The Solar Victoria audit program is designed to promote safety and quality within the solar industry. The program is a risk-based auditing regime with information sharing agreements with relevant regulators and industry bodies. It targets Solar PV installations based on several risk factors, including feedback from customers, or where a large number of installations could potentially suggest that shortcuts may have been taken.
Nearly 600 installations have been audited so far with many more to be delivered in the next few months. There is no room for poor-quality installations.
The post-installation inspections are being carried out by independent safety auditors commissioned by Solar Victoria.
A number of installations have already been identified as unsafe and were immediately de-energised to render them safe, with the installer and householder notified. We have also referred these matters to Energy Safe Victoria and the Clean Energy Council.
All systems are required to be rectified and Energy Safe is currently assessing what compliance action needs to be taken in each case. Action will be determined by these bodies and may lead to installers being excluded from participation in the Solar Homes program.
In cases where an auditor considers an installation to be unsafe, they will first contact the installer to discuss the issue before confirming the final audit findings.

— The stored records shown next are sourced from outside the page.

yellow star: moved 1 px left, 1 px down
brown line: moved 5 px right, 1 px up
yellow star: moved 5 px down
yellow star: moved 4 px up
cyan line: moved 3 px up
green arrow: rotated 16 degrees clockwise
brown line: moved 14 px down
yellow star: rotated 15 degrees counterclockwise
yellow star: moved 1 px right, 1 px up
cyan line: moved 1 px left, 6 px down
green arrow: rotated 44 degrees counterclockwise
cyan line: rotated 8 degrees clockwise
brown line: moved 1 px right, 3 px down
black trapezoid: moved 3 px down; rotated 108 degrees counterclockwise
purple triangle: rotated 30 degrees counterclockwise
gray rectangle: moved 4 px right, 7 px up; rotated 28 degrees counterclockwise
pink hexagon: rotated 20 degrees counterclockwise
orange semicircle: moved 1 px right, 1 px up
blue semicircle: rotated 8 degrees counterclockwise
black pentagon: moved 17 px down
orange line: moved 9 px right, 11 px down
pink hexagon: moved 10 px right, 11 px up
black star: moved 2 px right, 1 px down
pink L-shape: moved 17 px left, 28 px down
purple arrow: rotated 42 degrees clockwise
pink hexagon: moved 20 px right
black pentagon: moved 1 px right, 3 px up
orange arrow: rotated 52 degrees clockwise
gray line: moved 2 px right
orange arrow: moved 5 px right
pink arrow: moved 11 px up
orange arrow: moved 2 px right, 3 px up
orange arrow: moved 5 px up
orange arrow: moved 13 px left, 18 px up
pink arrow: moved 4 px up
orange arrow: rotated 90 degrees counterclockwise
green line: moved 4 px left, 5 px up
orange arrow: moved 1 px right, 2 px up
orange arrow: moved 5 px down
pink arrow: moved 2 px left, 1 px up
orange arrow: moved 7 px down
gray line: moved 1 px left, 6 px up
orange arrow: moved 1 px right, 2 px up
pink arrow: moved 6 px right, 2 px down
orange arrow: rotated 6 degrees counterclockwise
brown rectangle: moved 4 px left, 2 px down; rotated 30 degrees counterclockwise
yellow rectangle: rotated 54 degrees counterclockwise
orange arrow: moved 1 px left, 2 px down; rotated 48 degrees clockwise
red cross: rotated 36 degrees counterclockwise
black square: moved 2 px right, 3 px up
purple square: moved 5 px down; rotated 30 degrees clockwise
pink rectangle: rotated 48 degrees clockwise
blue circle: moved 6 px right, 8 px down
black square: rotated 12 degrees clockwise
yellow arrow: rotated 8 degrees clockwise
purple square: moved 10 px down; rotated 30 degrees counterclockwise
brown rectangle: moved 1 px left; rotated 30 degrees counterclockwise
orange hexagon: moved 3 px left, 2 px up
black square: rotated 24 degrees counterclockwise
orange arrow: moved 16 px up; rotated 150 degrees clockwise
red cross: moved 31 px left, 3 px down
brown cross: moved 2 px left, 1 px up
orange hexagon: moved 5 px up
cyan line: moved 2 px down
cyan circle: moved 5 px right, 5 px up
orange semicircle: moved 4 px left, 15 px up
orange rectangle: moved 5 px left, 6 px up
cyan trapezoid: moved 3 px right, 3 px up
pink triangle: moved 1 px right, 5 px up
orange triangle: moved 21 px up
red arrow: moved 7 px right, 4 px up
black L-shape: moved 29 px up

The message to retailers and installers is not to risk your businesses by cutting corners. The audit program is designed to ensure that systems are safely installed to Australian Standards and Victoria’s electrical safety regulations, as well as Clean Energy Council Best Practice Guidelines.
Safety failings can have serious human and commercial consequences for installers who take shortcuts with safety. If you get it right first time, there will be no need for further action.
Solar Victoria, in delivering its audit program, is working in partnership with Energy Safe Victoria, the Clean Energy Council, Consumer Affairs Victoria, the Victorian Building Authority and WorkSafe Victoria.
Solar Victoria is coordinating joint safety inspections between regulators to identify unsafe practices at the time of system installations. A recent joint safety inspection identified a matter involving unsupervised workers, working at height without adequate fall protection in place. Worksafe has undertaken 80 site visits and issued 53 compliance notices (including improvement and prohibition notices).
The most common serious findings in the audits include poor fitting of DCI isolators, issues regarding wiring connection and security and inadequate earthing of solar arrays. Solar Victoria is planning to run education sessions in coming weeks to discuss these issues and promote improvements in practices.